Cuentos cortos de terror

Voces

¿Atrapados?, sí, creo que esa palabra es la que define nuestra situación.

Viajábamos en el viejo coche de la familia. Los seis. Mis padres y mis tres hermanos. Una tormenta nos atrapó y corrimos a refugiarnos en esta vieja casucha en la cual estamos cuando el coche falló.

Soy la menor, de manera que soy la que menos debe preocuparse, pues los encargados de solucionar los problemas son los adultos, luego, los hermanos mayores. El caso es que estoy muy preocupada y asustada. Si yo estoy así, ¿cómo se encontrarán mis hermanos?

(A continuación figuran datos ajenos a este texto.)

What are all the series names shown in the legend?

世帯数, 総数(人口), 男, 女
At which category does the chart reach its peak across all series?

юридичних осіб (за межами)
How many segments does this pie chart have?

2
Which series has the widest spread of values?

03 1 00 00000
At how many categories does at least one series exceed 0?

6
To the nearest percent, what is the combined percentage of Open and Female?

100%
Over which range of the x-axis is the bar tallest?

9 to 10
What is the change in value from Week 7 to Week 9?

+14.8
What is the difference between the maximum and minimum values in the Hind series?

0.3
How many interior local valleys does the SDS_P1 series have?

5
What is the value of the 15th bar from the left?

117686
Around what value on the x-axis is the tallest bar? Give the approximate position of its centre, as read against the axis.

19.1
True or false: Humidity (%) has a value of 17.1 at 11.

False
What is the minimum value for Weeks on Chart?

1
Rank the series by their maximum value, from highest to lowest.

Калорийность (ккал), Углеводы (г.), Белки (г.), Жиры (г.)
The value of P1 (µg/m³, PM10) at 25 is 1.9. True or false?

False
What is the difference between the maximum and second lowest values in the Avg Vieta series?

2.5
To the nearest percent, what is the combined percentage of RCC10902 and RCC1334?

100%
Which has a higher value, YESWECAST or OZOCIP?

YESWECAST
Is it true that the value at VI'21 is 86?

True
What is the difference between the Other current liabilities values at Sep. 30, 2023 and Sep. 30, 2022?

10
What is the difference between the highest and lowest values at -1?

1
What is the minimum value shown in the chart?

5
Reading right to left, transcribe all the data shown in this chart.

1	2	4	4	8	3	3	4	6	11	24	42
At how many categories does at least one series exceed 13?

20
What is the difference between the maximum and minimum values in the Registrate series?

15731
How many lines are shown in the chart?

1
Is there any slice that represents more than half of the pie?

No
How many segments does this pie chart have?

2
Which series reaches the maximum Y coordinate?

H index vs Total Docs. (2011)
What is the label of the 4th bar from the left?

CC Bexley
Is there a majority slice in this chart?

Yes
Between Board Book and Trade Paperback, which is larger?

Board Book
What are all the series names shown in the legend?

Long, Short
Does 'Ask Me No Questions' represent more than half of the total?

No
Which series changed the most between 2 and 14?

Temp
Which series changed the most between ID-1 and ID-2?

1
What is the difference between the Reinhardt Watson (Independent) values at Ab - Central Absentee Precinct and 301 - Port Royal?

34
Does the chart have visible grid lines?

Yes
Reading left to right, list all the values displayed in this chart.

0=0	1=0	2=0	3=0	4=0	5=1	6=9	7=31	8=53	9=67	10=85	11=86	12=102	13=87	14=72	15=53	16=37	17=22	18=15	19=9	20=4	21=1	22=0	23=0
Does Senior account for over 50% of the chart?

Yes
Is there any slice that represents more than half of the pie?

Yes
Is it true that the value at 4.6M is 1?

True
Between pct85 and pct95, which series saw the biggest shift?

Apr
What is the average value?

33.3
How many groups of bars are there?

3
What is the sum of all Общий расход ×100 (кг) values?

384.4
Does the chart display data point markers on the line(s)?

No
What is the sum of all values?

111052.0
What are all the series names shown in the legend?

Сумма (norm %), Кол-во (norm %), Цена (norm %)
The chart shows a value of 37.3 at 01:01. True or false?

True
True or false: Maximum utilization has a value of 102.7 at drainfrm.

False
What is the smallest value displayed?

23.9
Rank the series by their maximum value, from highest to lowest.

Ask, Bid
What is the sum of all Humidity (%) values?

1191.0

Hace cuatro días que estamos aquí. La tormenta cesó, pero las cosas horribles que vinieron con ella no. No estoy segura si vinieron con la tormenta o la tormenta nos trajo a ellas, lo cierto es que no estamos solos. Aunque no hemos visto nada ni a nadie, estamos seguros, pues los oímos.

Oímos aullidos lobunos, gruñidos aterradores, ululares escalofriantes, gritos estridentes e inhumanos.

Papá salió tras la primera noche en esta casa. Se armó con garrotes y varillas de metal. Dijo que iría a buscar ayuda. Pero nadie lo ayudó. Lo oímos gritar. Lo oímos morir. Después oímos nuestro llanto.

Un día después salió mamá, que no quiso que sus hijos se arriesgaran. A ella también la oímos morir. Esa noche, mientras llorábamos y nuestros estómagos se contraían a causa del hambre, oímos la voz de mamá. Creímos que volvía con ayuda. Su voz tenía una cualidad extraña.

―¡Hijos, vengan, estoy con papá! ―dijo, su voz era calma pero se oía fuerte, como si estuviera muy cerca― ¡Tenemos comida!

Nadie se atrevió a salir.

Ayer el hambre continuó torturándonos, el hambre y la sed. Al caer la noche empezó mamá a llamarnos de nuevo, esta vez la apoyó papá. Sus promesas de bienestar convencieron a mi hermano más próximo en edad. A pesar de nuestros esfuerzos por retenerlo, rompió una ventana y corrió hacia la voz que llamaba desde la oscuridad.

Ahora sólo quedamos tres. Estoy tirada en viejo edredón lleno de pulgas. Siguen llamando, esta vez son tres las voces, se oyen tan suplicantes, tan prometedoras… El hambre y la sed me tienen débil, no quiero caminar ni moverme, así que mejor dejo que el sueño me arrope.

Despierto a mitad de la noche. La débil luz de la luna se filtra por una ventana. Llamo a mis hermanos y nadie responde. Insisto e insisto pues empiezo a temer lo peor. La respuesta viene en la voz de mi madre, que me llama.

―¡Ana, cariño, ven con mamá! ―dice, sufro un escalofrío. Pero es su voz, es mi madre…

A la voz de mamá se une la de papá. ¿Son ellos? Tienen que ser ellos, por qué me mentirían.

Después escucho la llamada de mis hermanos.

―¡Vamos, Ana, ven! ¿A qué esperas? Acá estamos todos juntos, y hay comida, mucha comida.

Soy una niña de once años, sola, con más de cien horas sin probar bocado o un trago de agua. Estoy famélica. Toda mi familia se ha ido y me llama. ¿Qué gano quedándome sola en una casa que ni es la nuestra? Además, ellos tienen comida.

Me levanto del edredón y empiezo a caminar. El aire frío acaricia mi piel resentida, y promete, promete… Me sumerjo en la oscuridad. La voz de mi familia me arrulla mientras avanzo. Es doloroso, las fieras y monstruos se abalanzan sobre mí, pero qué importa, desde que entramos a esa casa estábamos muertos, condenados a morir. Ahora lo sé.